- [INPUT FOR THIS TASK]:
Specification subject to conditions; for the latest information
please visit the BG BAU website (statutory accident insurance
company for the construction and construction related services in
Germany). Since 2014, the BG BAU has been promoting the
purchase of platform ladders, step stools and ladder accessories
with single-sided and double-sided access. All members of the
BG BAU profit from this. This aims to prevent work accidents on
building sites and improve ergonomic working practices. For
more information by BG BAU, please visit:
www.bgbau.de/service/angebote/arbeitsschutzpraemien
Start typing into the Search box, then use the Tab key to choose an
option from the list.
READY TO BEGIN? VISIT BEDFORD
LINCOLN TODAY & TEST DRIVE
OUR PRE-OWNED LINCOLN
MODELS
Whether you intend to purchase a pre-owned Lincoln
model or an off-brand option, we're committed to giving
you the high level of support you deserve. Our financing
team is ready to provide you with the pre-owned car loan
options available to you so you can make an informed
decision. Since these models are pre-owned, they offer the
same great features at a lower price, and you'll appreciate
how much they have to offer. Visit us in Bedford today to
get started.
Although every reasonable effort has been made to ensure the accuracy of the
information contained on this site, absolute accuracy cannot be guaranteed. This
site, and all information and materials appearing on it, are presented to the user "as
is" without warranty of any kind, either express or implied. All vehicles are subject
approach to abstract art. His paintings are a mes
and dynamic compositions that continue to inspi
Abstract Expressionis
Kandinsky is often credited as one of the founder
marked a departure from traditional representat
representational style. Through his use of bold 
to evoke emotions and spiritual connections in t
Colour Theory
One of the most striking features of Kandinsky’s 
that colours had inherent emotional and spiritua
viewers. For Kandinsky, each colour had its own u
---
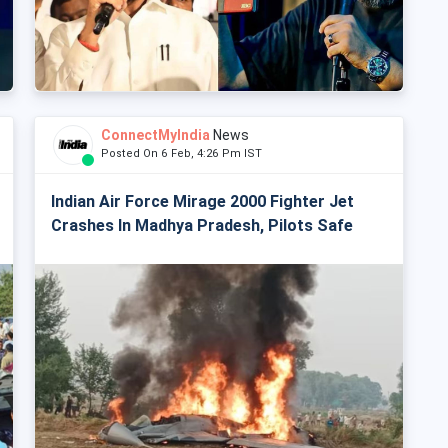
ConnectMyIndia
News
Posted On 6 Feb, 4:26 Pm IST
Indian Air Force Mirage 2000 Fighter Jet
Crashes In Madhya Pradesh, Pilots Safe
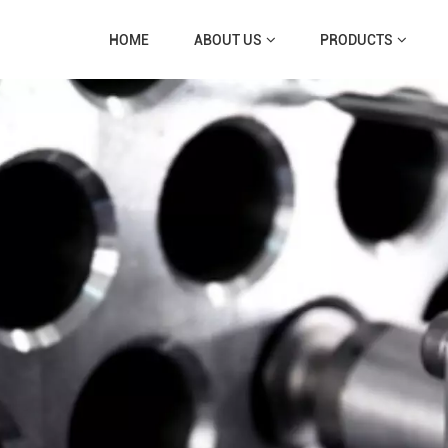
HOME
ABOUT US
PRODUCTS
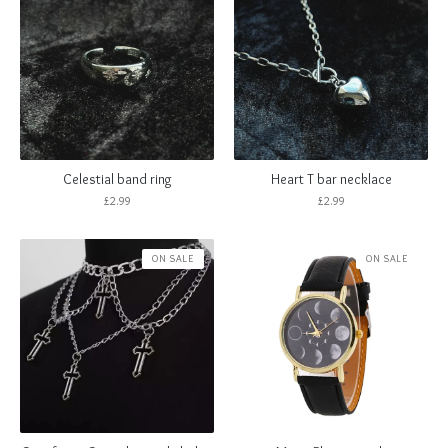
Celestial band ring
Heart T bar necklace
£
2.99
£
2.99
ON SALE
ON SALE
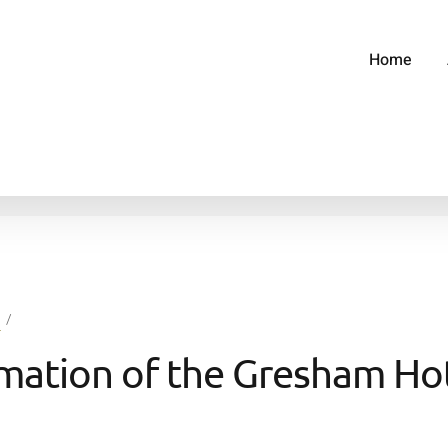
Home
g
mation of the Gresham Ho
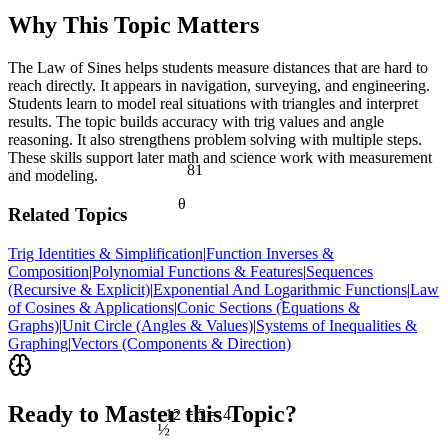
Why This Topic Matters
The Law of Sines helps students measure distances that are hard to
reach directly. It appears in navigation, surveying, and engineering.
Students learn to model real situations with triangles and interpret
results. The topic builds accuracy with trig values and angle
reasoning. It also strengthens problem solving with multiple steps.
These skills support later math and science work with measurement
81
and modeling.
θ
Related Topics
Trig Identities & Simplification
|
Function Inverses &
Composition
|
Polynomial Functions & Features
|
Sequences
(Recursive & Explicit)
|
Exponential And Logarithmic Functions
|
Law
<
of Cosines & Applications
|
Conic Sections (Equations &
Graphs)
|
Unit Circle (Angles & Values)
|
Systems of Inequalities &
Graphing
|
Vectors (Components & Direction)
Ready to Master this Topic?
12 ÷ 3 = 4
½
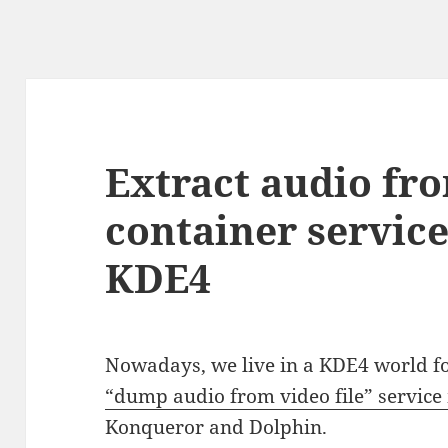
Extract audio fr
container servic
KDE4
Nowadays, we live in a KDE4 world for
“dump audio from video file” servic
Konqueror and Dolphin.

- [WHAT YOU NEED TO DO]: Turn the part of the listing above from the line with "Specification subject to" up to and including the line with "Although every reasonable" into a numbered list, one line per item, with blank lines left out.

- [EXERCISE RESULT]:
1. Specification subject to conditions; for the latest information
2. please visit the BG BAU website (statutory accident insurance
3. company for the construction and construction related services in
4. Germany). Since 2014, the BG BAU has been promoting the
5. purchase of platform ladders, step stools and ladder accessories
6. with single-sided and double-sided access. All members of the
7. BG BAU profit from this. This aims to prevent work accidents on
8. building sites and improve ergonomic working practices. For
9. more information by BG BAU, please visit:
10. www.bgbau.de/service/angebote/arbeitsschutzpraemien
11. Start typing into the Search box, then use the Tab key to choose an
12. option from the list.
13. READY TO BEGIN? VISIT BEDFORD
14. LINCOLN TODAY & TEST DRIVE
15. OUR PRE-OWNED LINCOLN
16. MODELS
17. Whether you intend to purchase a pre-owned Lincoln
18. model or an off-brand option, we're committed to giving
19. you the high level of support you deserve. Our financing
20. team is ready to provide you with the pre-owned car loan
21. options available to you so you can make an informed
22. decision. Since these models are pre-owned, they offer the
23. same great features at a lower price, and you'll appreciate
24. how much they have to offer. Visit us in Bedford today to
25. get started.
26. Although every reasonable effort has been made to ensure the accuracy of the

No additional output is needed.